As you can see from the picture above, the unit consists of many parts. I’ll take you through them, from left to right. The first component is probably familiar to most. It is a basic hose barb adapter. Because this particular unit will be plumbed into the outflow of an Eheim 2217, it is a ½” barb to ½” MPT (Male Pipe Thread).
The MPT portion of the hose-barb adaptor will (after receiving Teflon tape) be screwed into the next component, below. It is actually 3 components, all of PVC, cemented together. It consists of a ½” FPT (Female Pipe Thread – accepts the MPT of the hose-barb adapter) x ¾” Slip adapter. This is cemented into a ¾” Slip x 1 & ¼” Slip adapter, which finally is cemented into one of the “hearts” of the system, the 1 & ¼” Slip x ½” FPT Reducing T. The top port of this T will ultimately accept the instrumentation. Details can be seen in the picture:
This is attached to another reducing T via a rubber hose clamp. This T is identical to the first except that it has nothing cemented to it as it does not require any hose connections. The right hand side is identical to the left, but is a mirror image of it. Now this is where it gets interesting!!!
These are some cool adapters. They are ½”MPT x Liquid Tight Cord Grips made by Heyco. They basically consist of a rubber seal that can compress around a cord by tightening it. They come in different sizes, and you can order the size to match the instrument you need to fit in it! The first and third T will receive the pH probe and the temp probe, respectively.
This is what this particular one looks like when it’s tightened all the way:
The center T will accept a ½” MPT x 3/8” JG (John Guest) RO (reverse osmosis) socket. This is where the micros, macros, Equilibrium “slurry”, and feed water will be introduced:
This is the contraption that will get all of those things into that one hole:
It is (left to right) a 3/8” JG Stem x ¼” JG then a ¼” JG “splitter then 2x ¼” JG splitter, then 4x ¼” JG Check Valve – don’t want micro/macros/Ca & Mg/feed water mixing up!

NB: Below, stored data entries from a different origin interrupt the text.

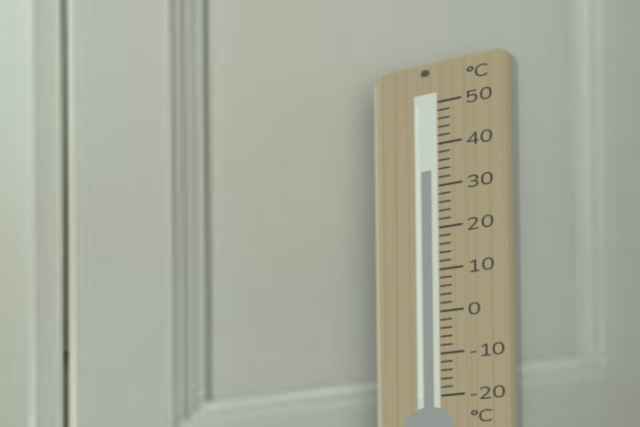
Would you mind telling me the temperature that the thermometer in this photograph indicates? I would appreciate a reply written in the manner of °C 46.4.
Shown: °C 34
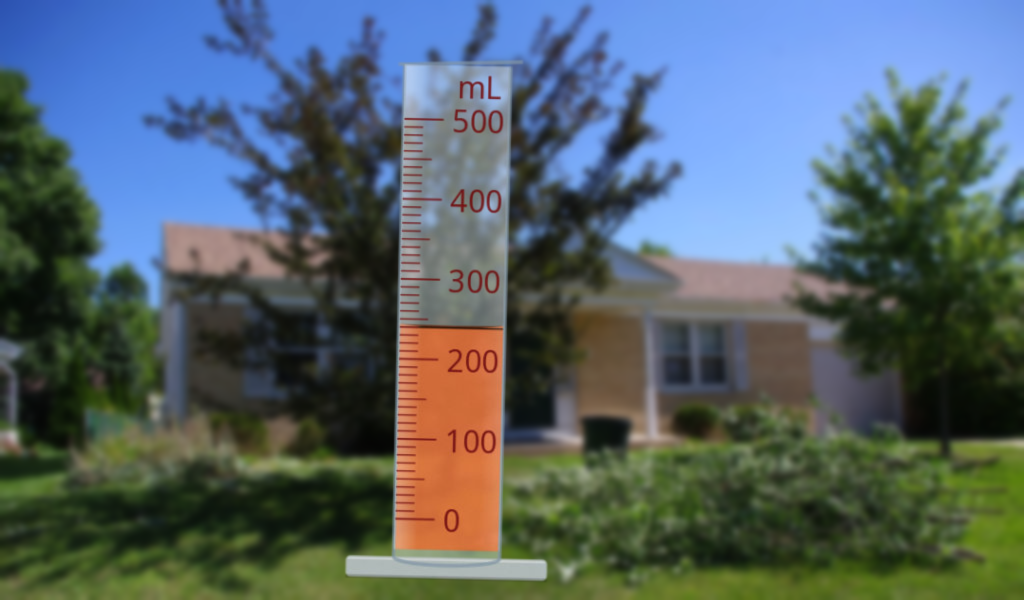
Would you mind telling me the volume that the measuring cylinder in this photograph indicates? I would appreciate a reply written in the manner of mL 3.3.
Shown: mL 240
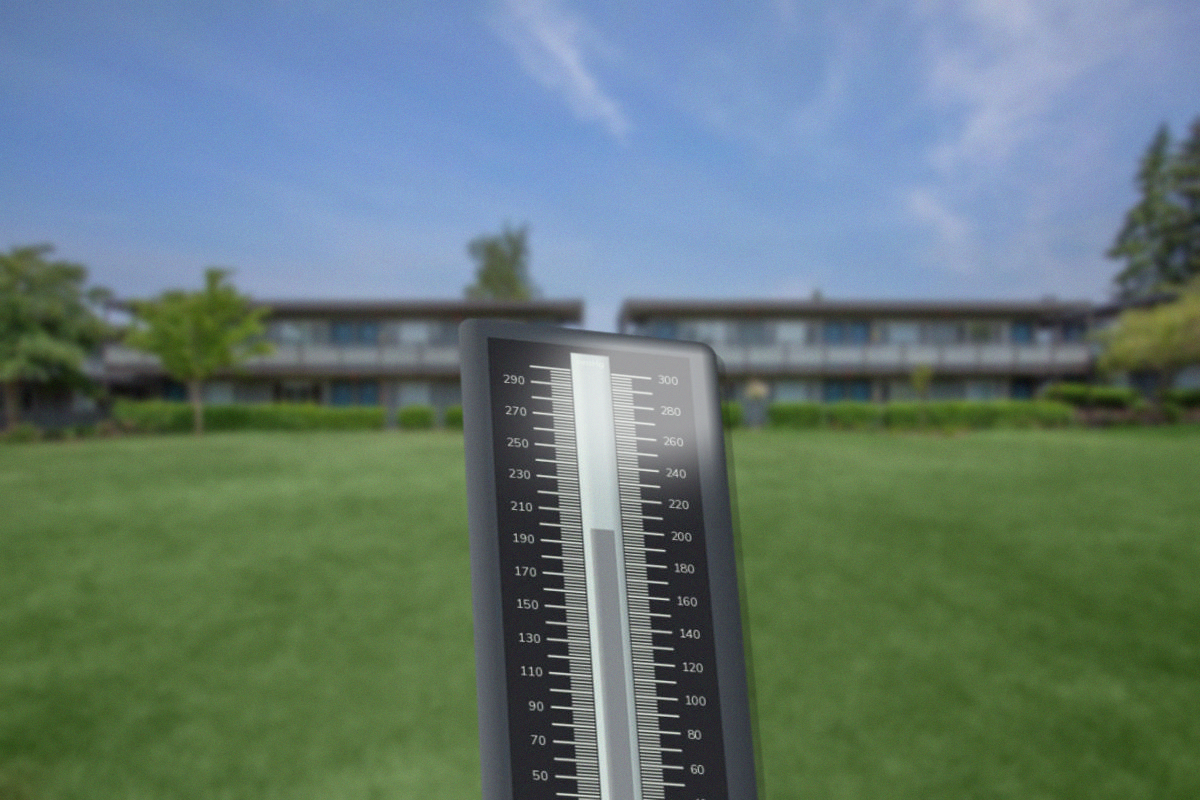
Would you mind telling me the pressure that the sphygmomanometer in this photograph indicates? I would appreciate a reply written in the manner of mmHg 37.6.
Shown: mmHg 200
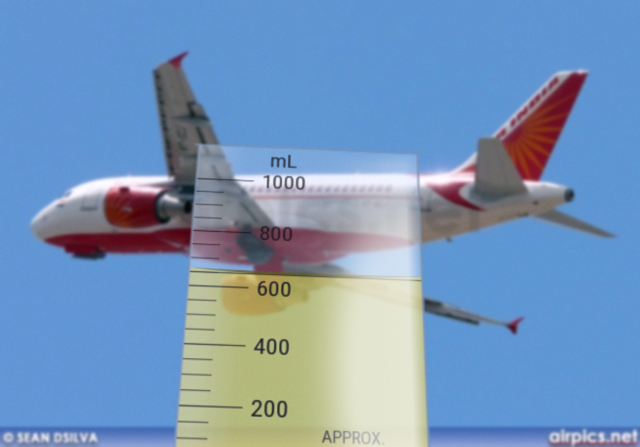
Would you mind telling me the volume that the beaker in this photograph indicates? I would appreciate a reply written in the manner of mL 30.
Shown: mL 650
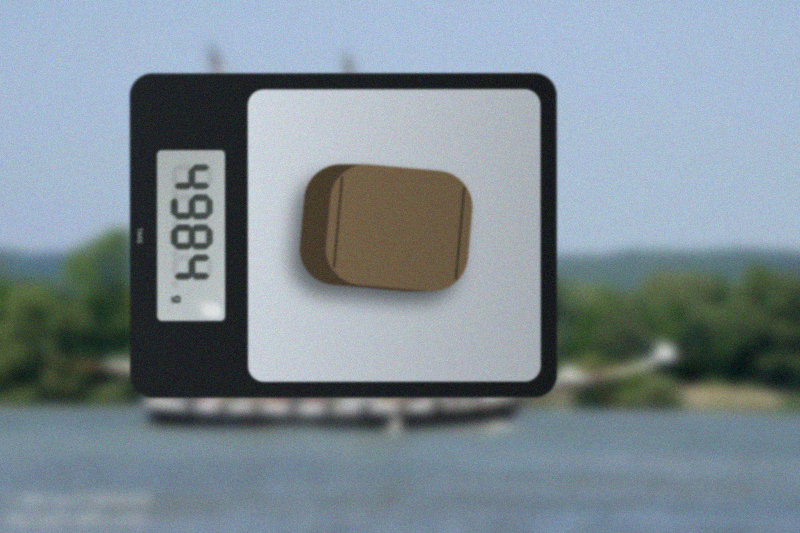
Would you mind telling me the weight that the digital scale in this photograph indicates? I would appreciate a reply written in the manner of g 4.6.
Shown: g 4984
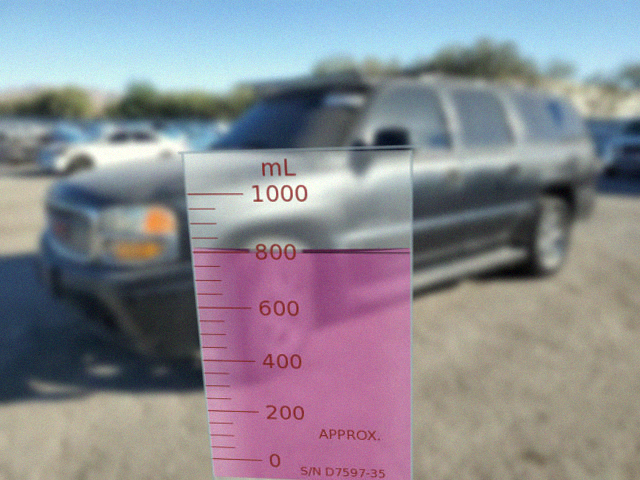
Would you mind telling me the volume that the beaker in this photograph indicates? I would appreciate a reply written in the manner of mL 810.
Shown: mL 800
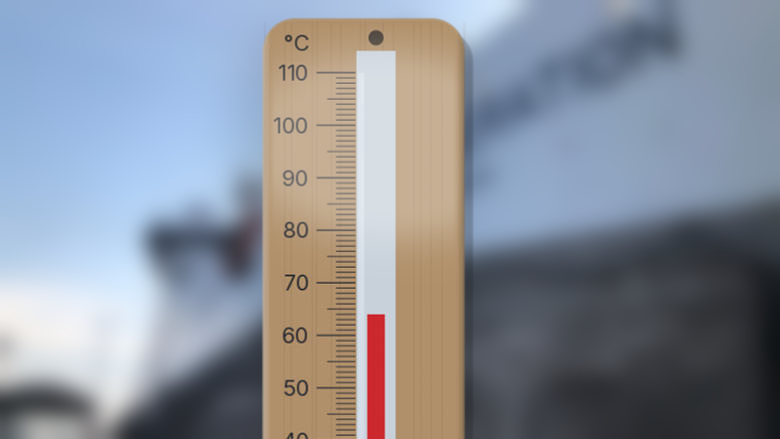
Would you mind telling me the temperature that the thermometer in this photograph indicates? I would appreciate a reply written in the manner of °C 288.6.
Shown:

The entire contraption looks like this:
Logic & Conclusion
Now remember, water flows from the filter output left to right over the pH probe, then the “entry port,” then the temp probe. The logic for this order is that I don’t want feed water coming so directly in contact with the pH probe. I don’t have it controlling my CO2, but if I did, this might be a problem, so it’s first. Next through the “entry port.” Cold feed water coming in via the Automatic Water Changer will contact the temp probe almost immediately, ensuring the inline heater (Eheim 2128) kicks on, preventing a noticeable drop in temperature for the fish. I chose the 1 & ¼” T’s because they’re big enough to prevent reduction in flow from the probes decreasing the “passable” area for the water.
As mentioned, the entire unit is modular, and can be adapted to your own set of instruments. This particular unit is roughly 16” long. It would be very easy to add, or remove a T to accommodate and additional/remove a piece of instrumentation. Of course this is just one way to do it, but I think it’s a good one. Maybe there is a better way to set this up and this will have precipitated an idea or two!